I like to use the following example.

Let’s say we have a library and are creating useful indexes for it.

We make a red book that lists all the library books that refer to the themselves. Encyclopedias, dictionaries, etc.

We make a green book that lists all the library books that don’t refer to themselves. That will be most of them.

Now, logicians and mathematicians started the 20th century working on the rules of logic that would let us decide for every statement whether it was true or false. Somewhere God should have an answer book listing all the true statements in our system of logic. For any function we would like to be able to determine whether F(x) or not F(x) is in God’s answer book.
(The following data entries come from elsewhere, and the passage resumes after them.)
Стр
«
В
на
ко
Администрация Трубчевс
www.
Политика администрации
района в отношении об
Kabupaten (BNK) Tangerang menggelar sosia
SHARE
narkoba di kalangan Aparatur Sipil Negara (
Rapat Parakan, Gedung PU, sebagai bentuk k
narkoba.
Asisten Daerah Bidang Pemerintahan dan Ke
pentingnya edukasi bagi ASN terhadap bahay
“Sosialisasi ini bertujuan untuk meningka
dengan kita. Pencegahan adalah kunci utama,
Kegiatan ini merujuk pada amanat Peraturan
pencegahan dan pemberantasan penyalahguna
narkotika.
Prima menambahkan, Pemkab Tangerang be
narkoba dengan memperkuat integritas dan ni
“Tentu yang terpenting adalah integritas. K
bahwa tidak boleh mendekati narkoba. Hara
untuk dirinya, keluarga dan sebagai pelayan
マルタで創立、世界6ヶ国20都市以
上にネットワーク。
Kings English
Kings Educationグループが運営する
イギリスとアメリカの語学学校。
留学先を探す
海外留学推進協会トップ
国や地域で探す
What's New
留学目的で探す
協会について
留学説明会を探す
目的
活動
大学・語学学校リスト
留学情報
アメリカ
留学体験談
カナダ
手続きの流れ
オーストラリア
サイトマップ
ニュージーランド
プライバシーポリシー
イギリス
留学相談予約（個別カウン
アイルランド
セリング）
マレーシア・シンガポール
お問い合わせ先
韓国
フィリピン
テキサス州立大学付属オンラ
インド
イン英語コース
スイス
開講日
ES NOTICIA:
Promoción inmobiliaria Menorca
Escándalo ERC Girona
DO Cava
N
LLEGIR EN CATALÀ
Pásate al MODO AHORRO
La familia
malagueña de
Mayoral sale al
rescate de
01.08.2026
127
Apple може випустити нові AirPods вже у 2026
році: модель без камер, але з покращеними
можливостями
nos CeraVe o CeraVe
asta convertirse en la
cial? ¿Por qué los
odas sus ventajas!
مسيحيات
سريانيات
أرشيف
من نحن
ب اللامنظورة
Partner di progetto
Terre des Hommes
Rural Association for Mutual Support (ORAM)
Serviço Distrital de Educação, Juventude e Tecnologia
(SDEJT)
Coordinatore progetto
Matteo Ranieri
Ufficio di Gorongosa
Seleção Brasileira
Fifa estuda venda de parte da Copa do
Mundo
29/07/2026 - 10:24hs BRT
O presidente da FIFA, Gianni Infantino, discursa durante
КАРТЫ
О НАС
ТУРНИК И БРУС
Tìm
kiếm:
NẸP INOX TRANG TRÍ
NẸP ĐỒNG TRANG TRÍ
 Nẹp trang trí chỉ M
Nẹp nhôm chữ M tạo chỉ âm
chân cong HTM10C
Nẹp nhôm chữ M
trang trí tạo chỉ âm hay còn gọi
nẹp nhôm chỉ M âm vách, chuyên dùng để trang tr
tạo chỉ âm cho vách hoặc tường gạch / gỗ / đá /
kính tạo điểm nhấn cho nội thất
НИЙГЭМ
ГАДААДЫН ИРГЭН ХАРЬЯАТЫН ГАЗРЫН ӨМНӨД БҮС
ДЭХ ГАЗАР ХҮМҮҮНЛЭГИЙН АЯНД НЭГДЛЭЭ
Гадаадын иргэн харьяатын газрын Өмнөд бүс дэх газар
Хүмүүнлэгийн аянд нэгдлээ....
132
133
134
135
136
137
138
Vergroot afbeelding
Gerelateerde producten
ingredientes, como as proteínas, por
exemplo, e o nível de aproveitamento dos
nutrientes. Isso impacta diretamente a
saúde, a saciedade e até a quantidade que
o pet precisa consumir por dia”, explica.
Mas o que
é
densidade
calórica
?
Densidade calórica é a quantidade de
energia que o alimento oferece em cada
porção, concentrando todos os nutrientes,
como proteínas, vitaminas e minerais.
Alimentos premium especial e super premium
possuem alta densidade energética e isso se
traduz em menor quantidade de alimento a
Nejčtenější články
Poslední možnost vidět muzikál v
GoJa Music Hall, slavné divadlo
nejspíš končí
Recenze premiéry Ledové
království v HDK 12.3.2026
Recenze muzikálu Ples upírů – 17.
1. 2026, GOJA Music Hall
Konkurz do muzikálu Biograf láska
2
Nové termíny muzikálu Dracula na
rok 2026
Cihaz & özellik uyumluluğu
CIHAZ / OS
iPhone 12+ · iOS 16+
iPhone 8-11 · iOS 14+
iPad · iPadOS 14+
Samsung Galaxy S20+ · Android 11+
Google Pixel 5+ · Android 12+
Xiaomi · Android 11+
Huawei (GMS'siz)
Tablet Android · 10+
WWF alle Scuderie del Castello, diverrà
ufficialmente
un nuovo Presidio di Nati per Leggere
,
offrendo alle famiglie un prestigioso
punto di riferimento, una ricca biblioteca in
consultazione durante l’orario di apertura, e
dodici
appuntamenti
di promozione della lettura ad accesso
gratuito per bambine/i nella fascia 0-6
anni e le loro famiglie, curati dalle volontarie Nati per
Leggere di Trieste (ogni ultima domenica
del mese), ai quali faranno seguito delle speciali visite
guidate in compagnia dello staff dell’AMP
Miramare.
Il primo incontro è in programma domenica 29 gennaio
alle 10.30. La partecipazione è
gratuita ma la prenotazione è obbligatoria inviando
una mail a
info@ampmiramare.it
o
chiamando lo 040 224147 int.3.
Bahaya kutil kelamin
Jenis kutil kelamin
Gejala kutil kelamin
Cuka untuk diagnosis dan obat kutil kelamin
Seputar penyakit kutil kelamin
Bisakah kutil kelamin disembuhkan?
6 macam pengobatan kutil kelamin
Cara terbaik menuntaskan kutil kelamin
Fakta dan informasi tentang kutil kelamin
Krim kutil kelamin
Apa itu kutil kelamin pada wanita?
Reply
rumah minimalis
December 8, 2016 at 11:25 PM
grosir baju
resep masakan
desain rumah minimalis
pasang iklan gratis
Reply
Russel’s paradox asks: “Does the green book lists itself?” We can’t answer “yes,” because if it does it shouldn’t. We can’t answer “no” because if it doesn’t, it should. We can’t find either F(x) or not F(x) in God’s answer book. Oops.

And there is another question we could ask. “Does the red book list itself?” If it does…great! “F(red book)” goes in God’s answer book. If it doesn’t…great! It shouldn’t! “Not F(red book)” goes in God’s answer book.

Oops. We don’t want both F(x) and notF(x) to be true.

You probably think “this book refers to itself” sounds like a really weird function. Maybe we can just leave it out of our system of logic? Sweep the problem under the rug.

But Gödel proved that any formal logic with enough tools to include statements like (1+2=3) will have this problem.